OK, then the old Twin's paradox is solved: reunited in the middle of the two observers, the two clocks should show the same time, which would contradict the light clock predictions. Here is some thinking I made about that light clock mind experiment, and it seems to contradict relativity, so you tell me where I am wrong.
DAC said:
A light clock runs slow because the light path lengthens and the clock takes longer to tick over.
Hi guys, hi DAC,
Elapsed time is not measured with light paths, but with frequencies, thus with light waves if the clock is a light clock. The light clock mind experiment shows a longer path for the light ray, but it doesn't show how this longer distance would be accounted for by the clock. If we replace the two mirrors by a light source and an observer, there would be no way for the observer to measure that distance, because even if, to travel in the direction of the future position of the observer, the ray was emitted at an angle to the direction of motion, thus producing doppler effect at the source, this effect would be nullified at the observer because he would be meeting the same ray at the same angle and at the same speed but in the opposite direction. Moreover, he would have no way to measure the real direction of the ray either because aberration at the observer would indicate that the source was not in motion. Here is a drawing I made about that:
Fig. 1 and 2 show how aberration and doppler effect occur for two bodies moving in different reference frames. Fig. 3 shows how aberration and doppler effect could actually be occurring at the source but would later be nullified at the observer, thus would always be unobservable, for bodies moving in the same reference frame.

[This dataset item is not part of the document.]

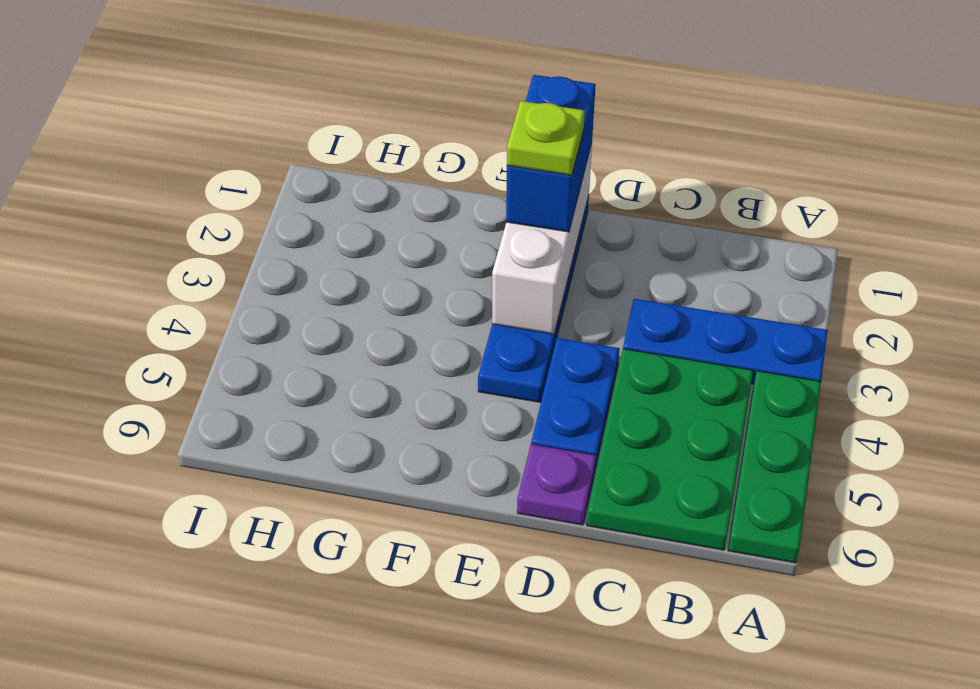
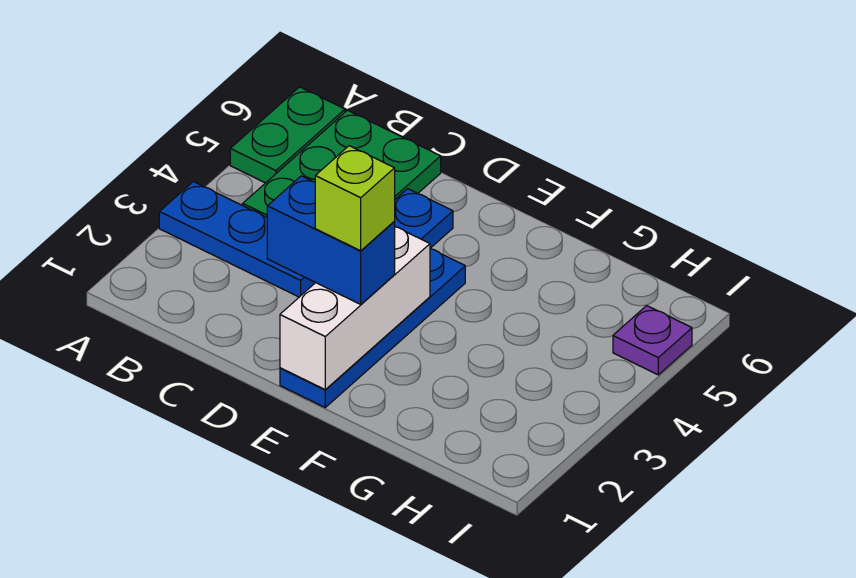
green 1x3 plate [728,371,821,563] -> green 1x2 plate [230,87,345,183]
purple 1x1 plate [517,444,596,525] -> purple 1x1 plate moved to [613,306,692,375]
blue 1x2 brick [506,75,596,232] -> blue 1x2 brick turned to [267,176,395,304]
lime 1x1 plate [507,101,585,175] -> lime 1x1 brick [315,146,395,251]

At fig. 1, the observer is considered moving while the source is at rest. While the observer at B travels to B', light travels from A to B', so for the observer at B', the light ray suffers the aberration angle α and has the apparent direction of the dotted red arrow, but it also suffers doppler effect because the observer is moving at an angle to the incoming ray.
At fig. 2, the source is considered moving while the observer is at rest. While the source at A travels to A', light travels from A to B, so for the observer at B, the light ray does not suffer aberration but has the same apparent direction as in fig. 1. For us, it makes the same angle α with A'B, and it does not suffer doppler effect because the ray was emitted at a normal to the motion of the source, but it suffers relativistic doppler effect, which gives exactly the same number as in fig. 1 where the observer's speed was producing doppler effect while moving at an angle to the ray.
At fig. 3, both source and observer are considered moving at the same speed and in the same direction, so the only difference with fig. 1 is that the source is also traveling. For the observer at B', the light ray still has the same apparent direction as in fig. 1 since it suffers the same aberration angle, but this time, its direction points to the actual position of the light source because it has traveled the same distance as the observer, there is no measurable doppler effect because the one produced at the source nullifies the one produced at the observer, and there is no measurable relativistic doppler effect either because the two sources travel at the same speed. Of course, it would give the same result if the observer was at A and the source at B.
To me, fig. 3 means that if the source was a laser beam aimed perpendicularly to its motion, this beam would never hit the observer, which seems to contradict the reference frame principle. Does it?